# CONSIGNE
Remplacez « Mobil » par « Téléphone » dans les lignes allant du début des enregistrements jusqu'à celle qui contient « face &#224; », incluse. Redonnez ces lignes sans autre modification et sans les images.

# DONNÉES D'ENTRÉE
---+---

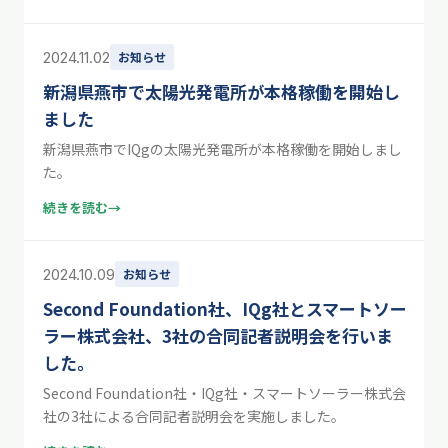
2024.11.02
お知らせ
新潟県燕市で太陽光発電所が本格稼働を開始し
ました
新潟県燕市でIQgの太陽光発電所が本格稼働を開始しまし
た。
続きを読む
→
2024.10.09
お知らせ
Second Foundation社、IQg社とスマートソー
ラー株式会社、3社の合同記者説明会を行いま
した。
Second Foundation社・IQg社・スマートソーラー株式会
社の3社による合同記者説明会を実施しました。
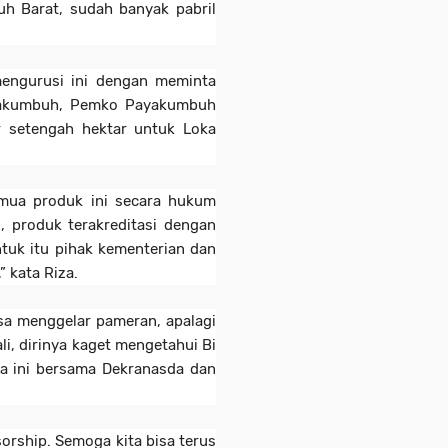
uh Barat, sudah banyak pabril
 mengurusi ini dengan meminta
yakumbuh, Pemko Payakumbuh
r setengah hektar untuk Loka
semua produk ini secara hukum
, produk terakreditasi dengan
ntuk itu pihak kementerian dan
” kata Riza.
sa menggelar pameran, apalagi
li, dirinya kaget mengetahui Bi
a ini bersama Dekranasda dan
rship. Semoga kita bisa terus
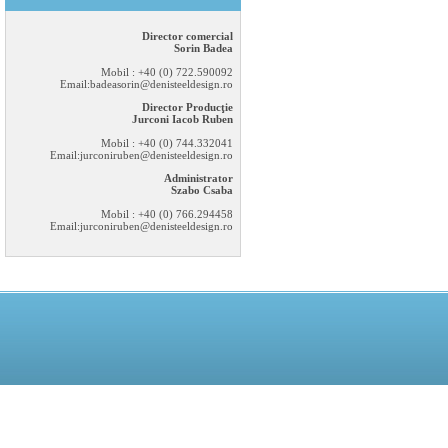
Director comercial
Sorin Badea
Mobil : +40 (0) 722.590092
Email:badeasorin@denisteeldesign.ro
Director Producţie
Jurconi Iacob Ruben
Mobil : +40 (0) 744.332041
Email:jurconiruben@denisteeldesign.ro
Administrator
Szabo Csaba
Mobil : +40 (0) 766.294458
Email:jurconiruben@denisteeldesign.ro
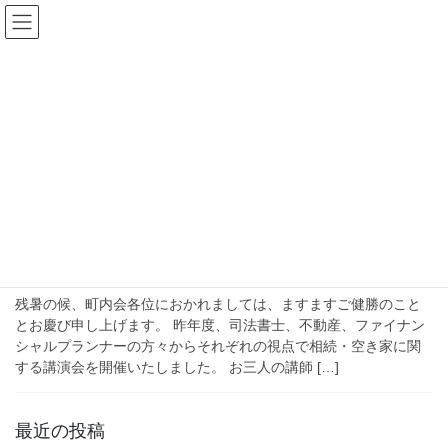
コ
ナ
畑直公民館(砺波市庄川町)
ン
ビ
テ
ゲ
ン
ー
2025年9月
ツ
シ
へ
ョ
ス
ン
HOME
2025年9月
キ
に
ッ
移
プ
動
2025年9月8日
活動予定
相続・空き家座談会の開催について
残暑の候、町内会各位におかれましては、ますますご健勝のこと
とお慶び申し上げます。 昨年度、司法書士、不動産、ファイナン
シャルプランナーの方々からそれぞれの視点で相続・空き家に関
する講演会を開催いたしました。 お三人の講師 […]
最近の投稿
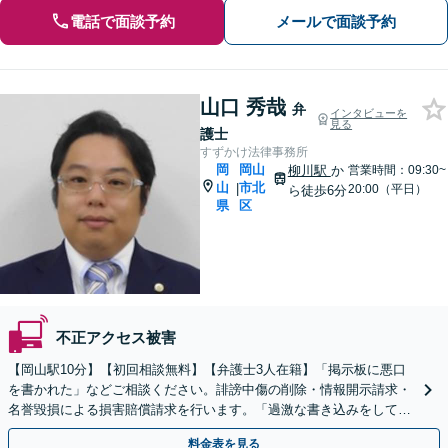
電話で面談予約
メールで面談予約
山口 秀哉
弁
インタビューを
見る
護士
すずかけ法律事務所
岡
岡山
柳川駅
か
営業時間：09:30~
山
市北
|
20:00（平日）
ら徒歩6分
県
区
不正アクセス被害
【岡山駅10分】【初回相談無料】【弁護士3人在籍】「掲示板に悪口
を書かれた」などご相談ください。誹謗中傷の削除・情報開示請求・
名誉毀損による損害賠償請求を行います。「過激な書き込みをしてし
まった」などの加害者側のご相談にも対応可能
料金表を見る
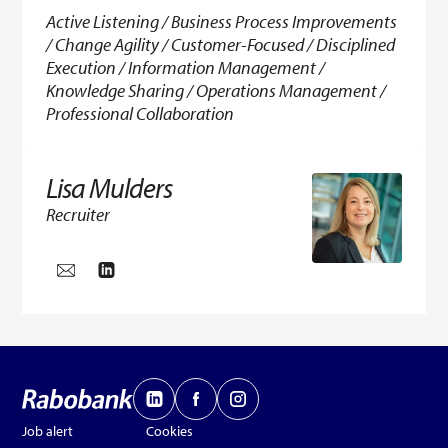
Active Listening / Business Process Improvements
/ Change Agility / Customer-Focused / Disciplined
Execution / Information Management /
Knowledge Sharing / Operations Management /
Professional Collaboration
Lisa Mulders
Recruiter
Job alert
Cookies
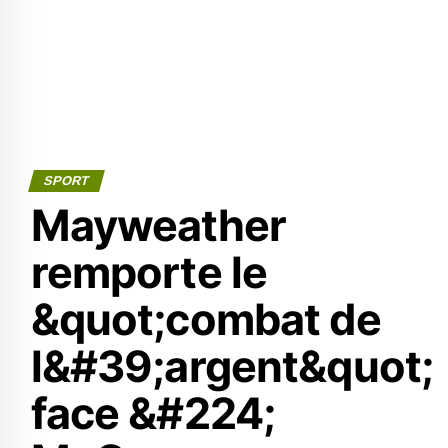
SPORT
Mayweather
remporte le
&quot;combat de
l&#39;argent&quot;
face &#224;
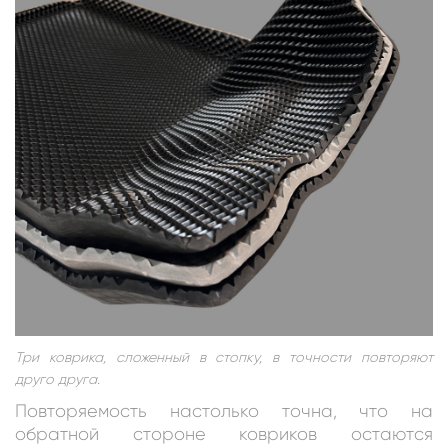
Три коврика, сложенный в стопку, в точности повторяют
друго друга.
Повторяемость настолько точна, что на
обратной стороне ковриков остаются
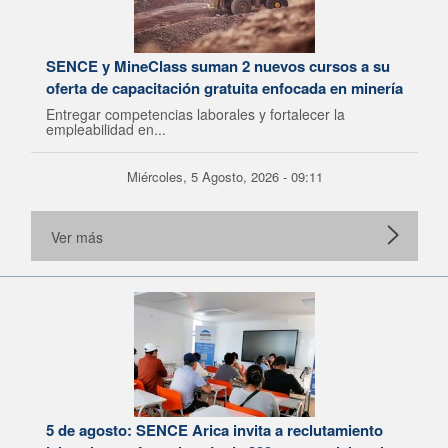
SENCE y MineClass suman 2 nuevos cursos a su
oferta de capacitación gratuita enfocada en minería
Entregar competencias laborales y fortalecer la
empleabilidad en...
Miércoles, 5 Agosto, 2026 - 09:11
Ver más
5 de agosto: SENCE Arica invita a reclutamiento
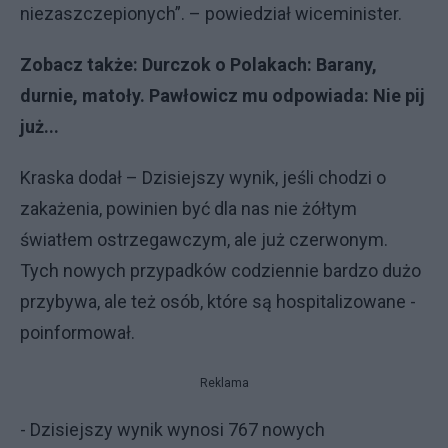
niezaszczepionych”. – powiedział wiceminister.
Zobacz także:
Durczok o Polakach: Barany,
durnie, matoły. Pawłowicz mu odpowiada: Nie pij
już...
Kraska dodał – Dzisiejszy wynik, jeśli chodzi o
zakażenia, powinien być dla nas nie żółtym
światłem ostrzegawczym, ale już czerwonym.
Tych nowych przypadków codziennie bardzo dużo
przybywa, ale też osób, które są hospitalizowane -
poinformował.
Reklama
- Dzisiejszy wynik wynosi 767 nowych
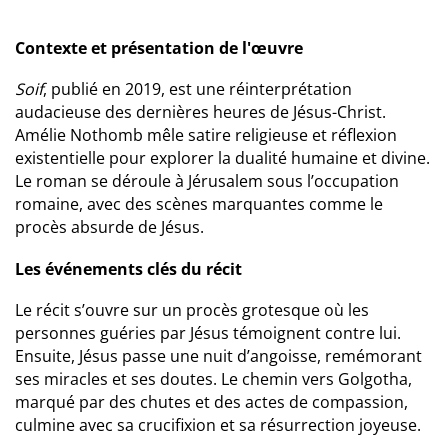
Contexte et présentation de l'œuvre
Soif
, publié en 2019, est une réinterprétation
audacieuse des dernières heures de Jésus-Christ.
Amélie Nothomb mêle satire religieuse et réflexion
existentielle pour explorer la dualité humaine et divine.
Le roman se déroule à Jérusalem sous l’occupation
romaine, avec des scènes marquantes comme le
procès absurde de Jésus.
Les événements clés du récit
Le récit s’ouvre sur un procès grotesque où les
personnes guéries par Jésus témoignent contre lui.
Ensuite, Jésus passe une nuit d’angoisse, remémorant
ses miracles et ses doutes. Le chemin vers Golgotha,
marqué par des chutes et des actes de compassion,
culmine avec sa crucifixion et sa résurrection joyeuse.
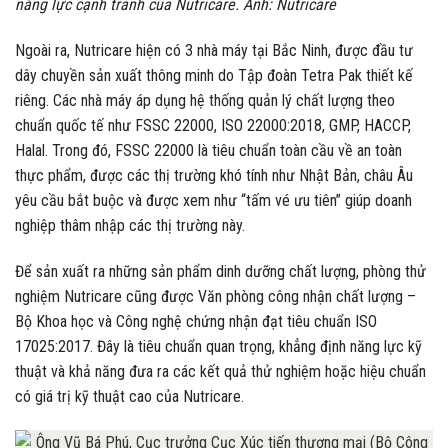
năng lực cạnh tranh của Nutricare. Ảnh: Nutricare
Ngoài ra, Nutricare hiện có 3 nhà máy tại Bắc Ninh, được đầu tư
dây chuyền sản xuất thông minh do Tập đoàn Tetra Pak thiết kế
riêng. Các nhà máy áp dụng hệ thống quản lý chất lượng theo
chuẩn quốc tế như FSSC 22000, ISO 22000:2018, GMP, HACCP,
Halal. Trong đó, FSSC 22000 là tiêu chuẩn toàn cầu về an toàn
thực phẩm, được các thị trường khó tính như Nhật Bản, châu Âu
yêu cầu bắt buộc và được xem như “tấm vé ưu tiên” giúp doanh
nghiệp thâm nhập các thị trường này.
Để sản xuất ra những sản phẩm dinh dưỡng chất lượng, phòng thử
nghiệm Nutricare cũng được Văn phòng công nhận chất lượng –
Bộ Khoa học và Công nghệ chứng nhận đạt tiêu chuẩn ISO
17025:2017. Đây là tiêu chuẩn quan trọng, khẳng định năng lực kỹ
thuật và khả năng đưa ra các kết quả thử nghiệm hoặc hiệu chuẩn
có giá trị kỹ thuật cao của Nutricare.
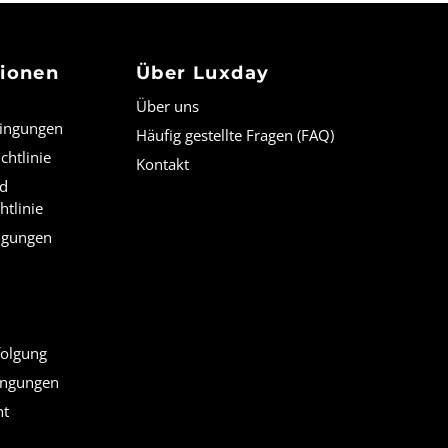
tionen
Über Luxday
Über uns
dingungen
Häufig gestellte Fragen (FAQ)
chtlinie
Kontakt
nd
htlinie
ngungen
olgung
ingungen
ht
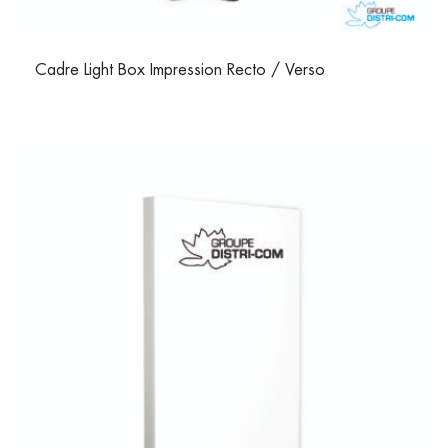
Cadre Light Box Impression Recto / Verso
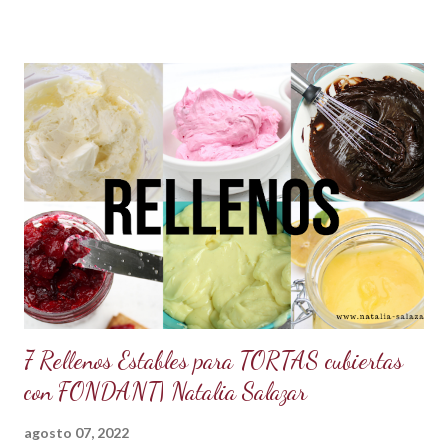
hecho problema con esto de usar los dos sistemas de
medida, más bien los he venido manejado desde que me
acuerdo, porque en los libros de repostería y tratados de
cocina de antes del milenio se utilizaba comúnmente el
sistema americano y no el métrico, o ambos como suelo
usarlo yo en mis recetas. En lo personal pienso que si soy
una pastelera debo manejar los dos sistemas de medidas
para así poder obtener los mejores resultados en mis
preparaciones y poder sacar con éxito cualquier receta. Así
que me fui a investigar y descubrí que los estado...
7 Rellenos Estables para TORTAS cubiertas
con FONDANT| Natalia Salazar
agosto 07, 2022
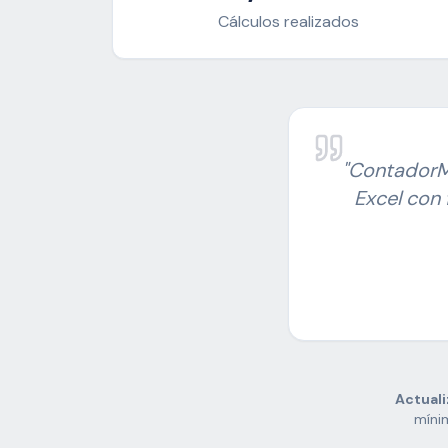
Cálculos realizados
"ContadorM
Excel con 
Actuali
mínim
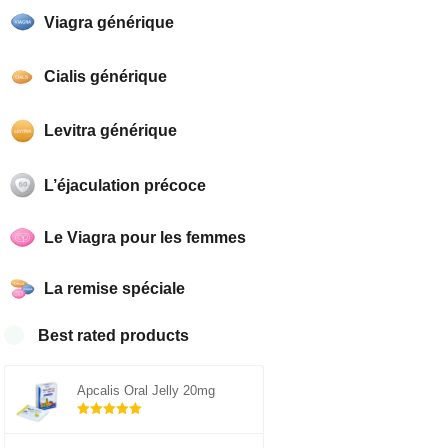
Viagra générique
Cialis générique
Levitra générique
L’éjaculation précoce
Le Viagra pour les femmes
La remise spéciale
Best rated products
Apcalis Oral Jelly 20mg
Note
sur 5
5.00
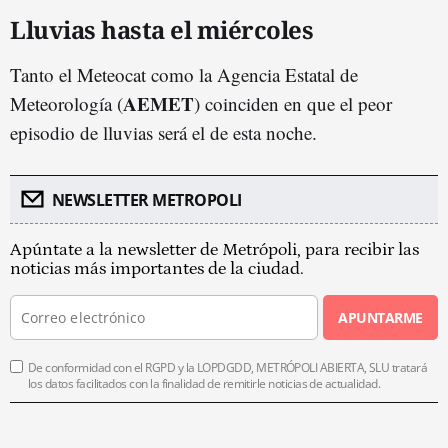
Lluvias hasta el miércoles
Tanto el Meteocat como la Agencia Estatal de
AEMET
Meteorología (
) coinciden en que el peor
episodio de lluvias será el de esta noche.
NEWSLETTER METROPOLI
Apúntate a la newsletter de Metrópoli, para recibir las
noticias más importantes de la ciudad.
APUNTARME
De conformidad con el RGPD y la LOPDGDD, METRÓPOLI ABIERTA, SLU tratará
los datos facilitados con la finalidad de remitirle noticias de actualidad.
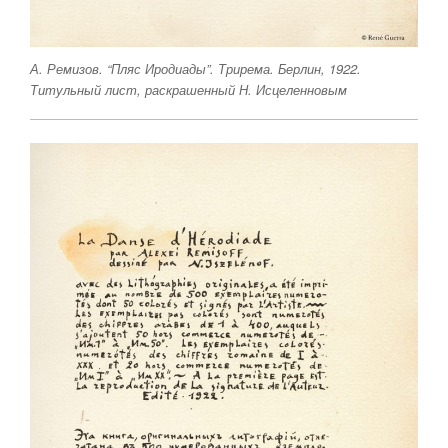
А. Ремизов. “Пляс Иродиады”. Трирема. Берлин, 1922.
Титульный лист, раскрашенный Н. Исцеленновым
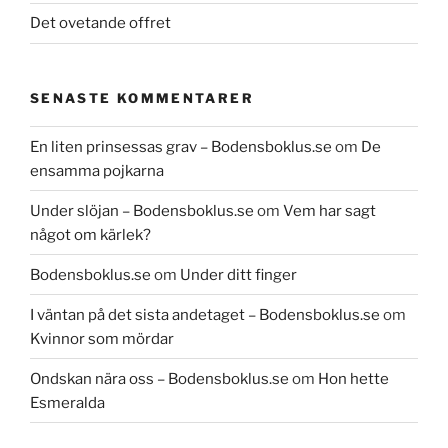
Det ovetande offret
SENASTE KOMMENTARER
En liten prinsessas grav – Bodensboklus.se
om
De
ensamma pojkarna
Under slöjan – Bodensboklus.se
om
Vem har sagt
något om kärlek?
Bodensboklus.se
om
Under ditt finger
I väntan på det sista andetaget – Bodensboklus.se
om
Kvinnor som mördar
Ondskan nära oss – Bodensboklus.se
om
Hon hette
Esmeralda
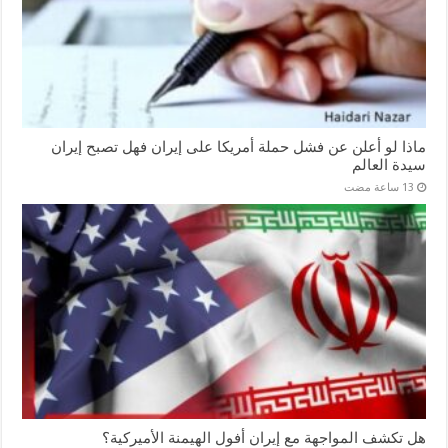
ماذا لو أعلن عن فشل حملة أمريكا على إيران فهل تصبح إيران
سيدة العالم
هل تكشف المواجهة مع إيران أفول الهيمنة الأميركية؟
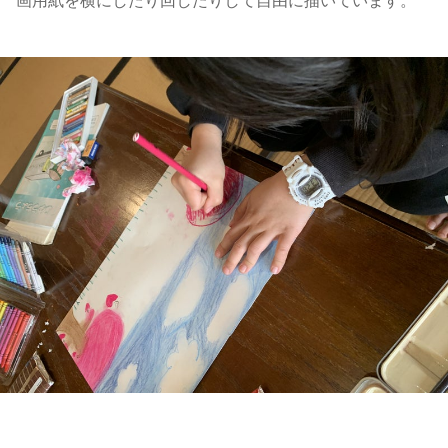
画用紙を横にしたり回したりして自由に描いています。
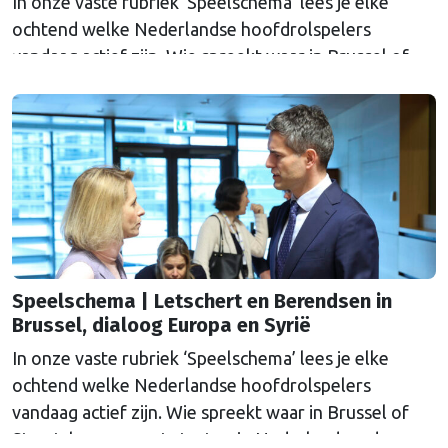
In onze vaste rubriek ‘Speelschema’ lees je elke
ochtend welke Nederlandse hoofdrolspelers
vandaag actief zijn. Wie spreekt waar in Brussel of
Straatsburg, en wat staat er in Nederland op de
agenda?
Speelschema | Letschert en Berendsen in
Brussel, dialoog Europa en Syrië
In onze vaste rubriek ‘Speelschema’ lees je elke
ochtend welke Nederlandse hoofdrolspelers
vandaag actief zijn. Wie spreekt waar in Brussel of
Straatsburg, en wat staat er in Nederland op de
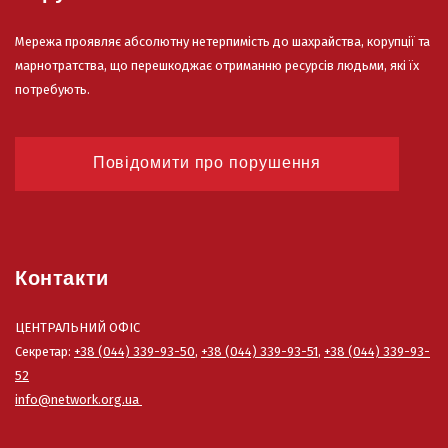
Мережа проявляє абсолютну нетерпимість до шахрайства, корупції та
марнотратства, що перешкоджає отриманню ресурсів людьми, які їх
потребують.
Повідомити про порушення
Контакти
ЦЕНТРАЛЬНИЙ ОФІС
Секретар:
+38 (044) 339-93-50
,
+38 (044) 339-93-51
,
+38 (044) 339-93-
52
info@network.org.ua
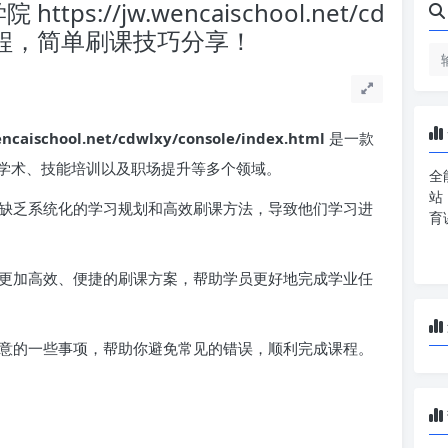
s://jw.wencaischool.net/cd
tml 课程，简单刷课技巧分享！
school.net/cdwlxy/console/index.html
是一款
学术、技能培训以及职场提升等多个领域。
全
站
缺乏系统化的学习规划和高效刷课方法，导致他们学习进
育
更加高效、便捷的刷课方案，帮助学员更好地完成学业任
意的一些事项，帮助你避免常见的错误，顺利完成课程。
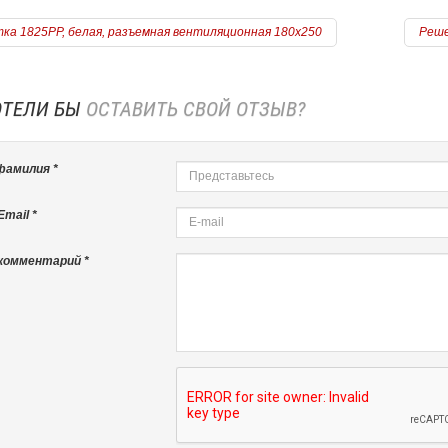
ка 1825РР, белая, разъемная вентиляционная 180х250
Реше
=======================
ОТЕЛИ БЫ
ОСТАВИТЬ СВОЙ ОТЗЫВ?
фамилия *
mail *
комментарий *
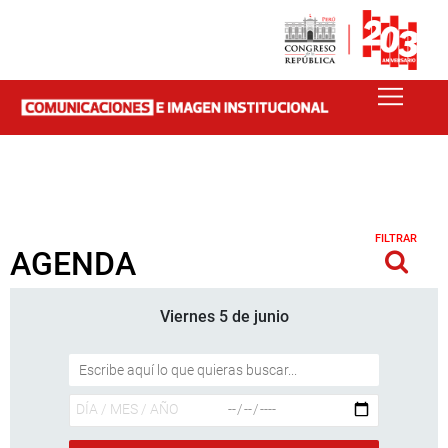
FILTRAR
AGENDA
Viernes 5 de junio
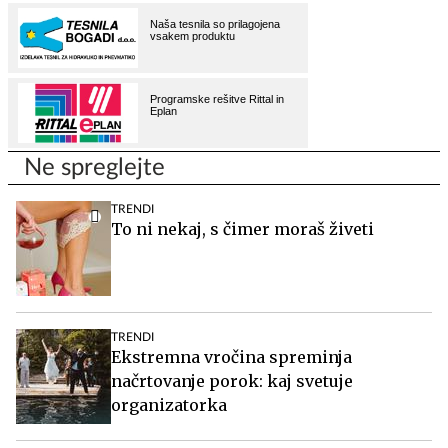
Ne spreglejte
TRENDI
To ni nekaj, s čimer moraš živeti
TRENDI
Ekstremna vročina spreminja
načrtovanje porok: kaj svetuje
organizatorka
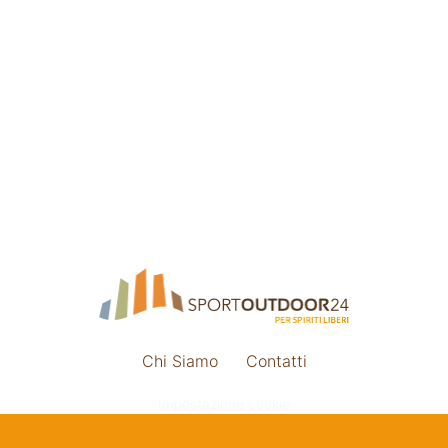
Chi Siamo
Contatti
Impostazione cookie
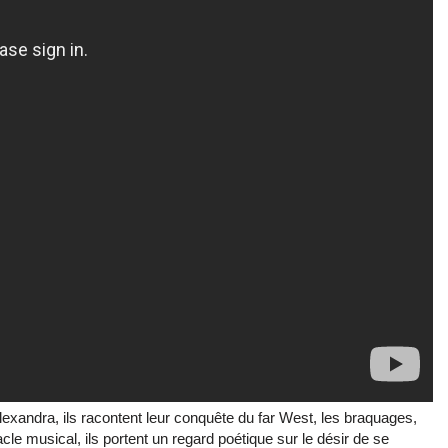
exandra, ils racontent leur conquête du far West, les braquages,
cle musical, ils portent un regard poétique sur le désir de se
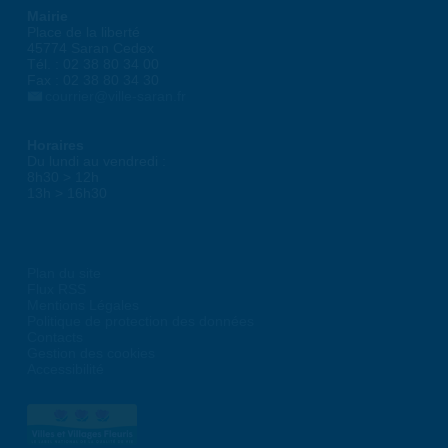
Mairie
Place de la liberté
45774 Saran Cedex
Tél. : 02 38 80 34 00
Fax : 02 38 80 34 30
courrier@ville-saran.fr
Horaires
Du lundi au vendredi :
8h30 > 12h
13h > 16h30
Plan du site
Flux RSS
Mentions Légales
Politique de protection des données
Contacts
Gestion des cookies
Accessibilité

---+---

# ZONE DE RÉPONSE
2024.11.02
お知らせ
新潟県燕市で太陽光発電所が本格稼働を開始し
ました
新潟県燕市でIQgの太陽光発電所が本格稼働を開始しまし
た。
続きを読む
→
2024.10.09
お知らせ
Second Foundation社、IQg社とスマートソー
ラー株式会社、3社の合同記者説明会を行いま
した。
Second Foundation社・IQg社・スマートソーラー株式会
社の3社による合同記者説明会を実施しました。
uh Barat, sudah banyak pabril
 mengurusi ini dengan meminta
yakumbuh, Pemko Payakumbuh
r setengah hektar untuk Loka
semua produk ini secara hukum
, produk terakreditasi dengan
ntuk itu pihak kementerian dan
” kata Riza.
sa menggelar pameran, apalagi
li, dirinya kaget mengetahui Bi
a ini bersama Dekranasda dan
rship. Semoga kita bisa terus
Director comercial
Sorin Badea
Téléphone : +40 (0) 722.590092
Email:badeasorin@denisteeldesign.ro
Director Producţie
Jurconi Iacob Ruben
Téléphone : +40 (0) 744.332041
Email:jurconiruben@denisteeldesign.ro
Administrator
Szabo Csaba
Téléphone : +40 (0) 766.294458
Email:jurconiruben@denisteeldesign.ro
コ
ナ
畑直公民館(砺波市庄川町)
ン
ビ
テ
ゲ
ン
ー
2025年9月
ツ
シ
へ
ョ
ス
ン
HOME
2025年9月
キ
に
ッ
移
プ
動
2025年9月8日
活動予定
相続・空き家座談会の開催について
残暑の候、町内会各位におかれましては、ますますご健勝のこと
とお慶び申し上げます。 昨年度、司法書士、不動産、ファイナン
シャルプランナーの方々からそれぞれの視点で相続・空き家に関
する講演会を開催いたしました。 お三人の講師 […]
最近の投稿
電話で面談予約
メールで面談予約
山口 秀哉
弁
インタビューを
見る
護士
すずかけ法律事務所
岡
岡山
柳川駅
か
営業時間：09:30~
山
市北
|
20:00（平日）
ら徒歩6分
県
区
不正アクセス被害
【岡山駅10分】【初回相談無料】【弁護士3人在籍】「掲示板に悪口
を書かれた」などご相談ください。誹謗中傷の削除・情報開示請求・
名誉毀損による損害賠償請求を行います。「過激な書き込みをしてし
まった」などの加害者側のご相談にも対応可能
料金表を見る
Active Listening / Business Process Improvements
/ Change Agility / Customer-Focused / Disciplined
Execution / Information Management /
Knowledge Sharing / Operations Management /
Professional Collaboration
Lisa Mulders
Recruiter
Job alert
Cookies
SPORT
Mayweather
remporte le
&quot;combat de
l&#39;argent&quot;
face &#224;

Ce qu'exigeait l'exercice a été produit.